- Exercise objective
Pictures must be left out. Retype exactly the lines from the one containing "6) small cardboard box [0, 192, 99, 272]" through the last line of the records below.

[Dataset entries]
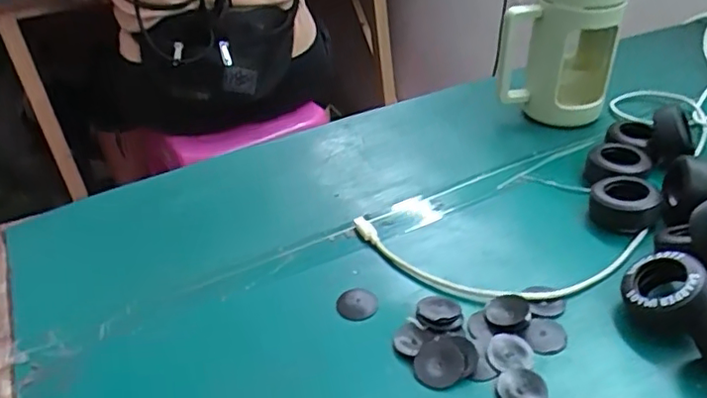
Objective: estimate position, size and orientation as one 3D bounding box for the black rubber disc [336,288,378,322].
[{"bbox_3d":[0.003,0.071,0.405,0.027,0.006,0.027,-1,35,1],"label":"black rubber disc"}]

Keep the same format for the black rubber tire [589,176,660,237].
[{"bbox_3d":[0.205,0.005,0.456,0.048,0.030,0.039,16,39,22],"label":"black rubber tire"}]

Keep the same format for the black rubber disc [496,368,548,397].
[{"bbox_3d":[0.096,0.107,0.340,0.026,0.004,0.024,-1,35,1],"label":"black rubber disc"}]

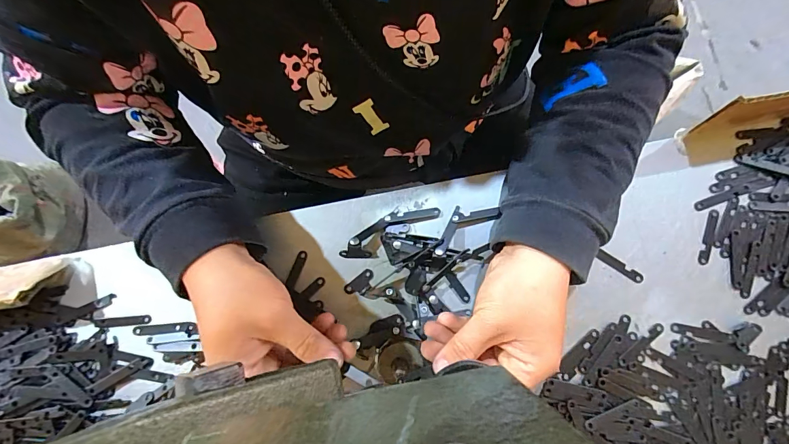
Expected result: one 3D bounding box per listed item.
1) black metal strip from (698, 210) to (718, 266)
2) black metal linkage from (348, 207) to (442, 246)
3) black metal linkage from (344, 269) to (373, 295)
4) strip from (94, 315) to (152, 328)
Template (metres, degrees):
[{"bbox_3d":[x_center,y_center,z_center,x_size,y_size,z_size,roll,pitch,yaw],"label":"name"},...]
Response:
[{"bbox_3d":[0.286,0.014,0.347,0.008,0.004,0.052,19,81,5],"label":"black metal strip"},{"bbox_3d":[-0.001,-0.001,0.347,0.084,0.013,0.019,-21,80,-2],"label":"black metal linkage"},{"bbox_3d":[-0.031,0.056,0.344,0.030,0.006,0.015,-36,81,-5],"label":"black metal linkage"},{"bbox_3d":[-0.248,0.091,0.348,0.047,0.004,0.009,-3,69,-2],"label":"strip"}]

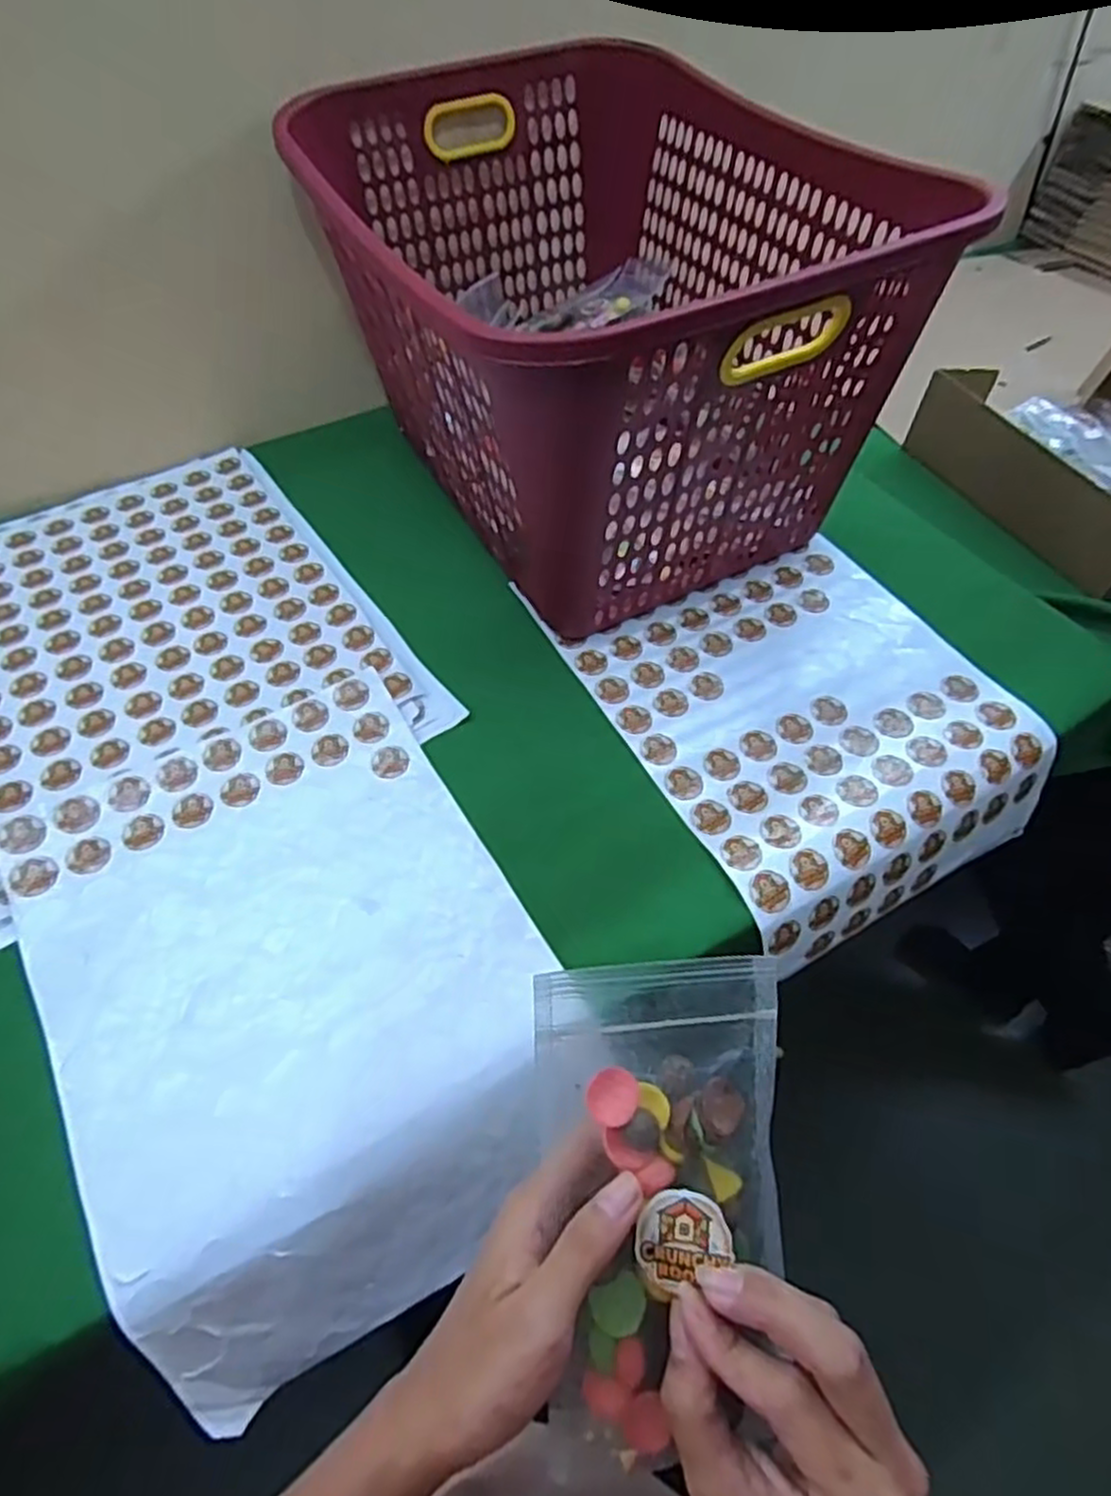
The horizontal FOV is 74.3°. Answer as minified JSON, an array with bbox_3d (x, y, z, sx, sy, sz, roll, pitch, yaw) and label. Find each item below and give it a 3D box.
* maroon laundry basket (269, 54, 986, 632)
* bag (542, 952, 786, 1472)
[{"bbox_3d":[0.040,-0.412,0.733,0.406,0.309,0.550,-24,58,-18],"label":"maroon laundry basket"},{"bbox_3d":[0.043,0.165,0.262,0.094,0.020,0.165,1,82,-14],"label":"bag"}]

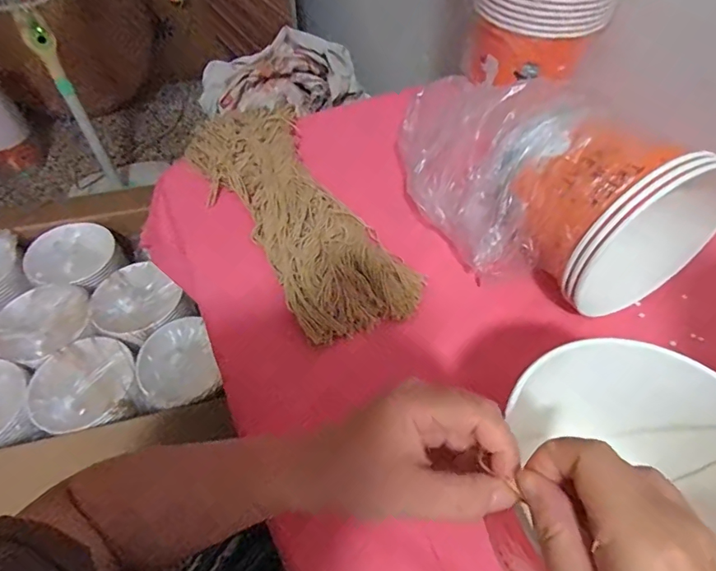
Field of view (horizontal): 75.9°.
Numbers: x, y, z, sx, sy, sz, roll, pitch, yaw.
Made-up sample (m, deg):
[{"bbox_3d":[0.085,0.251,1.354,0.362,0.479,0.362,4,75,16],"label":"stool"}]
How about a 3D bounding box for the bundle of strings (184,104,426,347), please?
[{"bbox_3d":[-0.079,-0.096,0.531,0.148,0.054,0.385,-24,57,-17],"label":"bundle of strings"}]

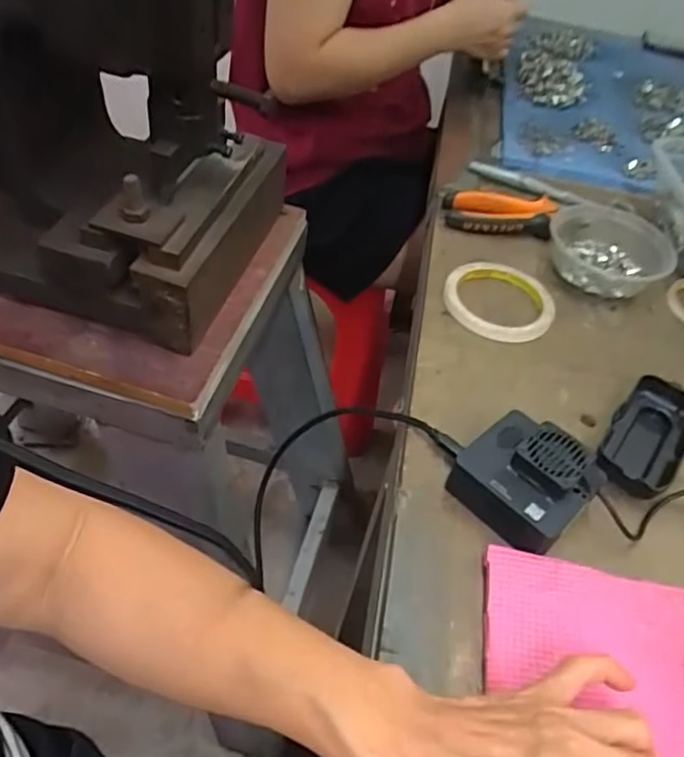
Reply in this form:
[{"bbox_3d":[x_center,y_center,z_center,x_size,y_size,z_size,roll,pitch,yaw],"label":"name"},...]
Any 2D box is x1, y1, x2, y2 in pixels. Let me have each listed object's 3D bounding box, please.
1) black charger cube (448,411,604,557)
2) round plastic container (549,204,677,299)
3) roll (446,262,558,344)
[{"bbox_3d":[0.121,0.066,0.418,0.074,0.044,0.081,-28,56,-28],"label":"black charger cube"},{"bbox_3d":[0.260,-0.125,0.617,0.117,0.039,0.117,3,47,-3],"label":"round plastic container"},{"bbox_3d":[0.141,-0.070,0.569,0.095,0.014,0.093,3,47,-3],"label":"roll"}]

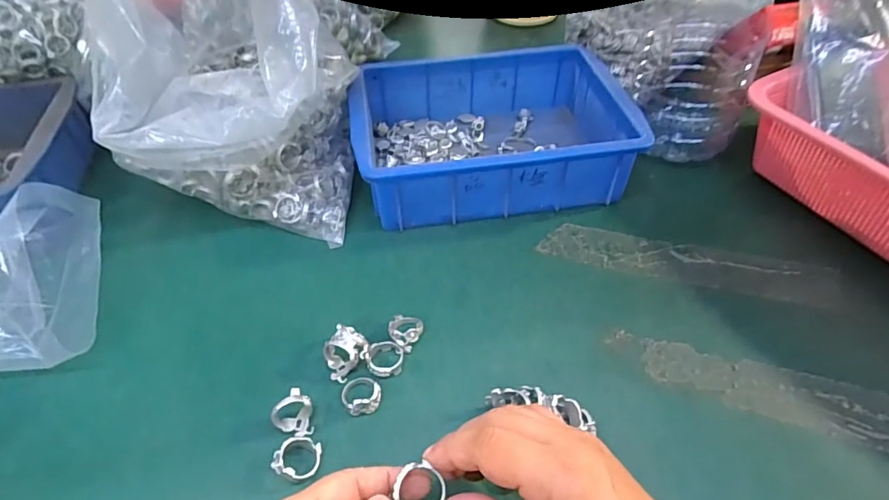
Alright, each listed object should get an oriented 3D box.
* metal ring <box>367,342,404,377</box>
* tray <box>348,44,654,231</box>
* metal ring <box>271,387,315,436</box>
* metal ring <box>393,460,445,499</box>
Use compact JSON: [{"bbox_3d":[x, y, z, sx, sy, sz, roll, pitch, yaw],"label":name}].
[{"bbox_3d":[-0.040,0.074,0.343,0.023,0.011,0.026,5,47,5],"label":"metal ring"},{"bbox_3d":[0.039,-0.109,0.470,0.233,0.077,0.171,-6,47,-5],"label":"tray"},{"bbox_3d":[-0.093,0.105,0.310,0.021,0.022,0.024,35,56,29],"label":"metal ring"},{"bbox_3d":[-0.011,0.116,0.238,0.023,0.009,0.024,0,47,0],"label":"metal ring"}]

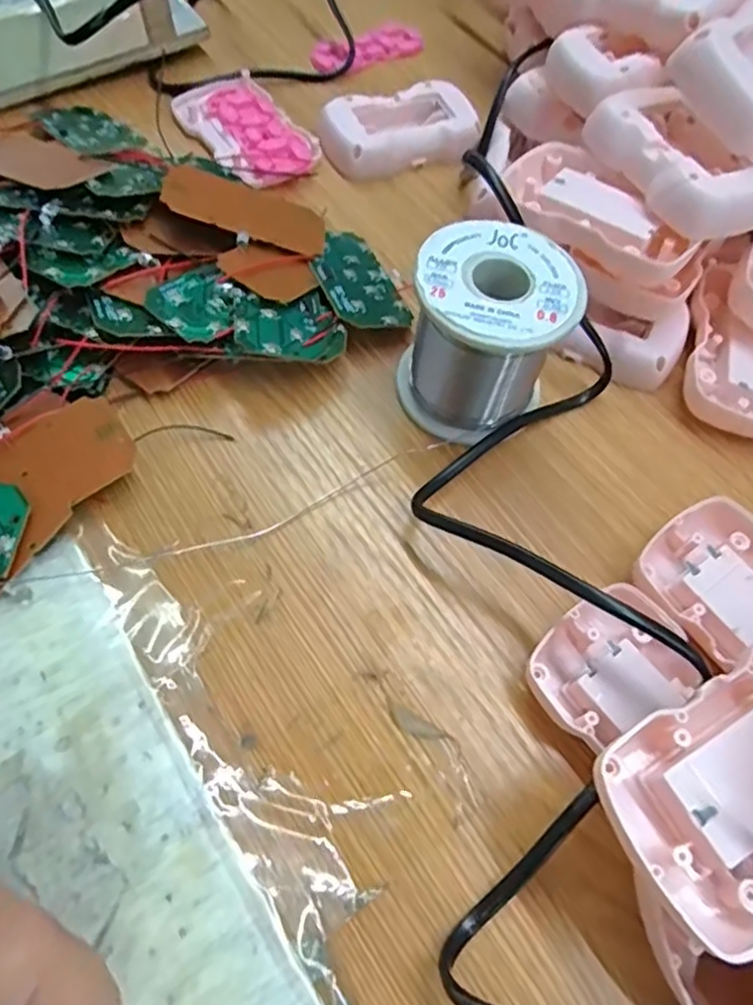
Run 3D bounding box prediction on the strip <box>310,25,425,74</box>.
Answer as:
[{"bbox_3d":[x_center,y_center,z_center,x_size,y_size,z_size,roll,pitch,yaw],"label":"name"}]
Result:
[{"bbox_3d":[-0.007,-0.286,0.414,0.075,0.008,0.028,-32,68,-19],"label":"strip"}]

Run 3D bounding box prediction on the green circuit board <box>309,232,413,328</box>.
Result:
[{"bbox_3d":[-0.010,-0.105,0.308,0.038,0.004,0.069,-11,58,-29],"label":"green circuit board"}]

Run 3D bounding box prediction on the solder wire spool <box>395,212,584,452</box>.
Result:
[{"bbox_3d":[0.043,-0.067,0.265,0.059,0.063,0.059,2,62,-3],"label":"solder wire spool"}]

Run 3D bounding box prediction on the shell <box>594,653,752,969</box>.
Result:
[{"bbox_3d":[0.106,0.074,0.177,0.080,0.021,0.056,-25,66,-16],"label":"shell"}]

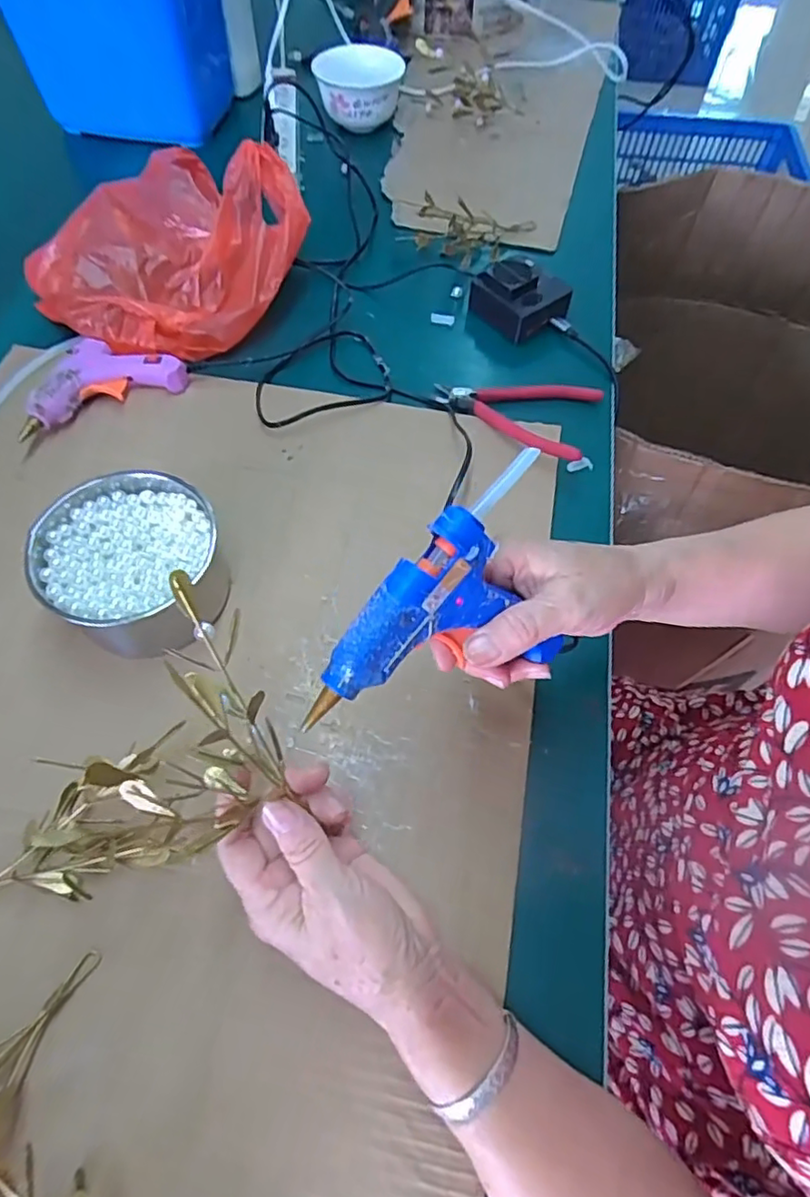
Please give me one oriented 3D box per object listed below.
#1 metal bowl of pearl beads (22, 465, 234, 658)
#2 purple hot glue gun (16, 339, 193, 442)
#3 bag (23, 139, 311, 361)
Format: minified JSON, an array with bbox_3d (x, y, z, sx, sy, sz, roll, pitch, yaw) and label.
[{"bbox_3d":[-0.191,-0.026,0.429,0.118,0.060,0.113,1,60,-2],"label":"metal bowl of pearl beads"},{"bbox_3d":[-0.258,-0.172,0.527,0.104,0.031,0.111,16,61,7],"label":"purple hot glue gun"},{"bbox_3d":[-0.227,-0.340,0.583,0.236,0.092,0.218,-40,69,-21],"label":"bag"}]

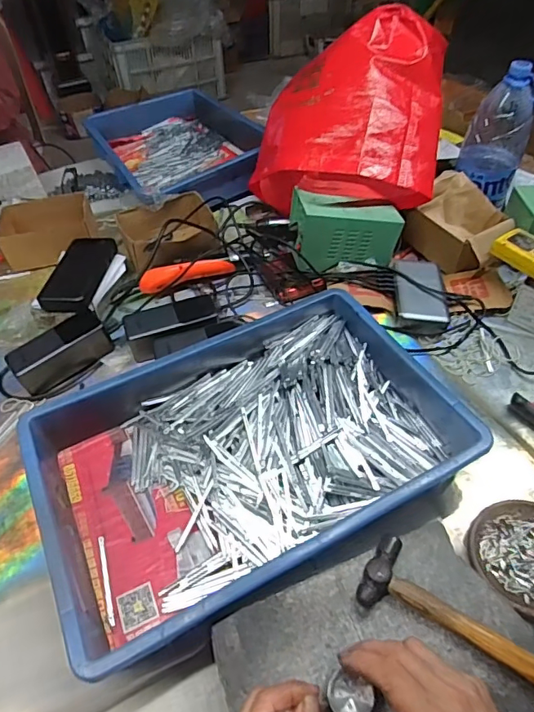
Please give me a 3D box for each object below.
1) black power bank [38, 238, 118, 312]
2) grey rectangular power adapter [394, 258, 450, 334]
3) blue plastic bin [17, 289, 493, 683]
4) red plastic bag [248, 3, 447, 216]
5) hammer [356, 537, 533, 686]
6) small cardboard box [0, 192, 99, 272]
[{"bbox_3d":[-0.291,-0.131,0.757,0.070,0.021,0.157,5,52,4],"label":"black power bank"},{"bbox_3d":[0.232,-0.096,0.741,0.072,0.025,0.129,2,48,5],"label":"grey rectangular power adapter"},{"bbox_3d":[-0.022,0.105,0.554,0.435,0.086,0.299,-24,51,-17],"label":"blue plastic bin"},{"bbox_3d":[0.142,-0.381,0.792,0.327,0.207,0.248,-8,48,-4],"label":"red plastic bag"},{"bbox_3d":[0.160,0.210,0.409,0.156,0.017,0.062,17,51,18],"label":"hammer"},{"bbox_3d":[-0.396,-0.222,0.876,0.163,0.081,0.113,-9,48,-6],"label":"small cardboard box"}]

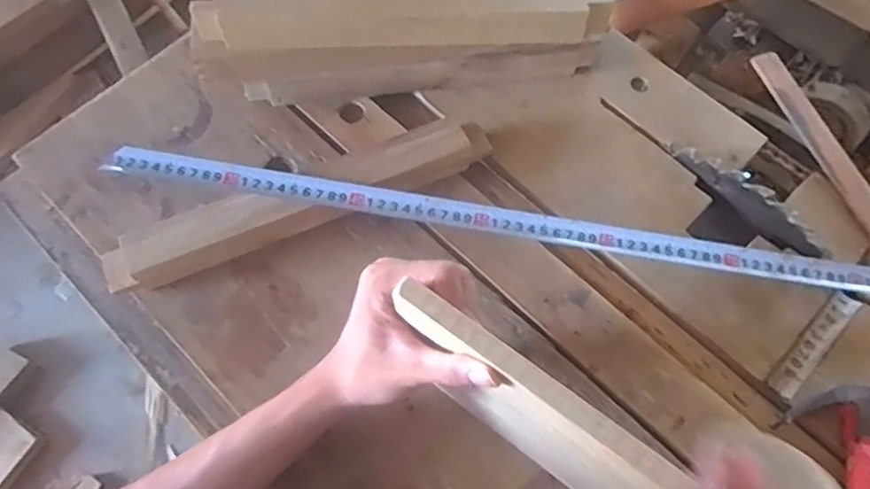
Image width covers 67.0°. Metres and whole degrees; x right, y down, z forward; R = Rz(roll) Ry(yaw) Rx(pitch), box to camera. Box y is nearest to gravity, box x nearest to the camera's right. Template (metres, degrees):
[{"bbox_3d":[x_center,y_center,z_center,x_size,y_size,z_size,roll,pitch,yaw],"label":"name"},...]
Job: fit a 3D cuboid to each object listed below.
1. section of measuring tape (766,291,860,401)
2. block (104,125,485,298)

- Response box
6) small cardboard box [0, 192, 99, 272]
[{"bbox_3d":[-0.291,-0.131,0.757,0.070,0.021,0.157,5,52,4],"label":"black power bank"},{"bbox_3d":[0.232,-0.096,0.741,0.072,0.025,0.129,2,48,5],"label":"grey rectangular power adapter"},{"bbox_3d":[-0.022,0.105,0.554,0.435,0.086,0.299,-24,51,-17],"label":"blue plastic bin"},{"bbox_3d":[0.142,-0.381,0.792,0.327,0.207,0.248,-8,48,-4],"label":"red plastic bag"},{"bbox_3d":[0.160,0.210,0.409,0.156,0.017,0.062,17,51,18],"label":"hammer"},{"bbox_3d":[-0.396,-0.222,0.876,0.163,0.081,0.113,-9,48,-6],"label":"small cardboard box"}]

Image width covers 67.0°. Metres and whole degrees; x right, y down, z forward; R = Rz(roll) Ry(yaw) Rx(pitch), box to camera. Box y is nearest to gravity, box x nearest to the camera's right. Template (metres, degrees):
[{"bbox_3d":[x_center,y_center,z_center,x_size,y_size,z_size,roll,pitch,yaw],"label":"name"},...]
Job: fit a 3D cuboid to each object listed below.
1. section of measuring tape (766,291,860,401)
2. block (104,125,485,298)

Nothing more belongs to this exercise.